__THINGS TO DO__:
• a. In the siblings' agreement about the new baby, what would Sara prefer the family trade Beniyam for?
• b. Pick up the siblings' agreement about the new baby after its last sentence and keep writing it.

Background: On June 3, 2002, Blaine/Mommy/Mom gave birth to the Parties' new collective enemy. Despite weighing only 7.5 pounds and being only 22 inches long, the new arrival in the Girma household, Beniyam, is an eating, pooping and yelling machine that has drastically altered a carefully crafted balance of power between Girma/Dad/Daddy, Blaine/Mommy/Mom, Sara and Sammy.

Beniyam makes constant and harmful demands on Sara and Sammy's parents such as: (i) waking up repeatedly during the night and demanding food, (ii) vainly making cute faces and gurgling noises during the course of endless attempts to garner the parent's attention, and (iii) unfairly demanding the attention of the Parties' parents' friends, who previously doted over the Parties in an appropriate, reasonable and appreciated manner.

Objectives: Weakened by a lack of sleep and/or Beniyam's manipulative charm, it would be easy for the Parties' parents to be lulled into a false belief that Beniyam is somehow better than the other children in the Teferra household. Beniyamism cannot be understated or underestimated and must be addressed immediately; it poses a clear and imminent threat to the stability of both the Teferra household and the neighborhood as a whole. Beniyam's arrival marks the beginning of extraordinary times requiring the Parties' to take extraordinary steps.
The Parties agree to take necessary steps to:

  1. Strengthen their positions as the children of choice in the Teferra household; and
  2. Limit the spread of Beniyamism, which threatens to undermine peace and stability in the Teferra household.

Covenants and Promises: The Parties agree as follows:

  1. The Parties pledge to do nothing which undermines their respective standings with their parents. While it is as yet undecided which of the Parties is superior, it is clear that Beniyam is inferior to both of them, and his efforts to destabilize the Girma family with his constant demands and forced co-dependency must be neutralized. Such neutralization can only take play if both Parties are in a position of strength.
  2. The Parties agree to begin a policy of constructive engagement, offering to help Girma/Dad/Daddy and Blaine/Mommy/Mom feed, clean up and otherwise take care of Beniyam. By doing so, the Parties seek to show how indispensable they are to the household, while pointing out -- through their actions -- how dispensable Beniyam is. To that end, the parties shall supplement this policy of constructive engagement with a public relations campaign aimed at demonstrating how much better the family would be if they traded Beniyam for a bike (Sammy's preference) or a hardbound set of the Lord of the Rings books (Sara's preference).

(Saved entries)
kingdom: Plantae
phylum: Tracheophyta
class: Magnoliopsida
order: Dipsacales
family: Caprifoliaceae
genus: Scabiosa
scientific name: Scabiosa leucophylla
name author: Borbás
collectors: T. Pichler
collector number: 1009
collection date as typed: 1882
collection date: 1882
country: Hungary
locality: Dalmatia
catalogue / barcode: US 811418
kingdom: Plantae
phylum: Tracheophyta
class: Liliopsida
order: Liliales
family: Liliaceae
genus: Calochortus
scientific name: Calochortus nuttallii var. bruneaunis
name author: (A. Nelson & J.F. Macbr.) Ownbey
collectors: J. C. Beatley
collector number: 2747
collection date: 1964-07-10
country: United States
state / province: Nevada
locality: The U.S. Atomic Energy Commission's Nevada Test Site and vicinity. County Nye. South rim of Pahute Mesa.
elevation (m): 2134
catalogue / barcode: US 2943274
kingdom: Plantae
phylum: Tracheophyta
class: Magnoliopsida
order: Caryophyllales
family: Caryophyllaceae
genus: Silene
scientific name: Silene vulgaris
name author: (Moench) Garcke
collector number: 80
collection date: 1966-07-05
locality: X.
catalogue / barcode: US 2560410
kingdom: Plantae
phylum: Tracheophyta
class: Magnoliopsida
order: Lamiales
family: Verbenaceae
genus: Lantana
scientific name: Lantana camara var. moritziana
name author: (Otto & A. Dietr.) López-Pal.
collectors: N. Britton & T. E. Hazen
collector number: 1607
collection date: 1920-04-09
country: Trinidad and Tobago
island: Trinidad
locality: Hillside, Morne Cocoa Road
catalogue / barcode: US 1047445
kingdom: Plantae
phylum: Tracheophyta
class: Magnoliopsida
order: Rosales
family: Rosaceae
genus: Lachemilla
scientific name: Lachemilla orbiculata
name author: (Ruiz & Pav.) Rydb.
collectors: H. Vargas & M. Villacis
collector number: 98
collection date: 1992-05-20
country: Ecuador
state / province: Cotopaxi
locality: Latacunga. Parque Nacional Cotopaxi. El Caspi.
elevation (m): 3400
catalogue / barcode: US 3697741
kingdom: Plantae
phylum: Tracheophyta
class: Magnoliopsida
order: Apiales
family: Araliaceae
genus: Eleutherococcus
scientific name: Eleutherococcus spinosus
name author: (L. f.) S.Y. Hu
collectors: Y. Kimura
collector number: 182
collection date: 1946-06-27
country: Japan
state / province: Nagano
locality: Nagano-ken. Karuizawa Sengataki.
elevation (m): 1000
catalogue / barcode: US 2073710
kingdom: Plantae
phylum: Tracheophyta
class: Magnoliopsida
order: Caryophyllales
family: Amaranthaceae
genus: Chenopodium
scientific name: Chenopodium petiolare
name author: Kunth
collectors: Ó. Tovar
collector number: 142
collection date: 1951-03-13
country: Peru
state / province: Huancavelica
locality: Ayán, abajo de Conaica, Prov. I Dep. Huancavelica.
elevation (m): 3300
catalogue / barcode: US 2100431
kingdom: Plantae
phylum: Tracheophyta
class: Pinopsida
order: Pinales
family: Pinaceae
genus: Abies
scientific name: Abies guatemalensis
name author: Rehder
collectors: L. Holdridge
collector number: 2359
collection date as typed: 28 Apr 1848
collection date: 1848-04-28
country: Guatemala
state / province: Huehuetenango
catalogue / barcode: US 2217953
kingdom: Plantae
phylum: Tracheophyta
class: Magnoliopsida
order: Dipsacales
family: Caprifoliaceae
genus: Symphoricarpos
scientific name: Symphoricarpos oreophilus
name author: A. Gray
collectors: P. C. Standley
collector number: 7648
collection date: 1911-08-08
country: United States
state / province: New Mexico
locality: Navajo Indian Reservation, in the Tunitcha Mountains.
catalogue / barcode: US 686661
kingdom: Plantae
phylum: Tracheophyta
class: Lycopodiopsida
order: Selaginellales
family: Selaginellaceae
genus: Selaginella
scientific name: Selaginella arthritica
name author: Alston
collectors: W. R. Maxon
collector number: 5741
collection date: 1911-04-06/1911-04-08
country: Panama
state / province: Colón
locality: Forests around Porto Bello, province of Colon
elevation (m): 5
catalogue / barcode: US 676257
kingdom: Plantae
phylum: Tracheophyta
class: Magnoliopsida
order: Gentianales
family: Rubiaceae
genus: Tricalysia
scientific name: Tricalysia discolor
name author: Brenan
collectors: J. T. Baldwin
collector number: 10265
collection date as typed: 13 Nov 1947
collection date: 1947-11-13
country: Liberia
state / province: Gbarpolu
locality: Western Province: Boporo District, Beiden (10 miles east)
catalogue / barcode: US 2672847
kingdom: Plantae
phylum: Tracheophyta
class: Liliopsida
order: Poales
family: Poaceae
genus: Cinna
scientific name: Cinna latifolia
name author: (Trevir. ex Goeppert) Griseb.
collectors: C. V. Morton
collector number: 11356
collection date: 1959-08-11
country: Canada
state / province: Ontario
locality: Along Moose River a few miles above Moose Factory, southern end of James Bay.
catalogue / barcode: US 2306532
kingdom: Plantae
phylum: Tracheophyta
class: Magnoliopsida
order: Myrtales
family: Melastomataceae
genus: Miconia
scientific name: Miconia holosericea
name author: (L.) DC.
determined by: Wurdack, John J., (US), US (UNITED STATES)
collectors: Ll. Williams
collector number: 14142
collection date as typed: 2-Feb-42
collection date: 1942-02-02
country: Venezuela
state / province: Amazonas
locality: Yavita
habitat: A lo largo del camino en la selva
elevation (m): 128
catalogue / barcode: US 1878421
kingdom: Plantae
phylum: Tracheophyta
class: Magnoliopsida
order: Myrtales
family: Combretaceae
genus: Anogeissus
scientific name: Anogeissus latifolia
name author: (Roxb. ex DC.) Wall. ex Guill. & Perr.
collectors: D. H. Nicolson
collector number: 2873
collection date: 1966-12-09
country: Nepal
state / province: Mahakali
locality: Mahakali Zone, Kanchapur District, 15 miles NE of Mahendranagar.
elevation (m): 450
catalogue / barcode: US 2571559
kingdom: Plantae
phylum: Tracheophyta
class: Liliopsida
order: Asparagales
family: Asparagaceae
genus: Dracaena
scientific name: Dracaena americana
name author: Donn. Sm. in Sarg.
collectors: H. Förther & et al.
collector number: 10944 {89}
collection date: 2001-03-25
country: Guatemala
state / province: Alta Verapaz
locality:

__PER-TASK OUTPUTS__:
• a. A hardbound set of the Lord of the Rings books.

• b.
  3. The Parties agree to provide various forms of assistance to one another in order to bolster their position within the household. To that end, Sara will assist Sammy with his homework, and Sammy will help Sara develop her athletic skills. The collective objective is to make both better and more competitive against the growing threat posed by Beniyamism.

While delegating Beniyam to a lesser position is the short-term goal of this agreement, the Parties' longer-term goals remain the same as they were before Beniyam's arrival: to establish and maintain a position of superiority among the children of the Teferra household. Nothing in this agreement is intended to abrogate any previous positions taken by either of the Parties nor is it meant to be a tacit approval of any one of the Parties' previous statements of positions on any issues. Upon satisfactory completion of the objectives laid out in this memorandum, to be confirmed in a final review by Ms. Mesfin and Mr. Woldemariam, the obligations and promises in this memorandum will cease to be operative and the Parties' status will revert to as they were as of June 2, 2002.

With these steps, the Parties hope to restore some stability to the Teferra household and a sense of normalcy. It is with trepidation that the Parties take this grave step, but the Benyaminist threat is great, and the Parties' cause is just. The Teferra family has entered a daunting new era, and it is the Parties hope that this Memorandum of Understanding is step back in the right direction.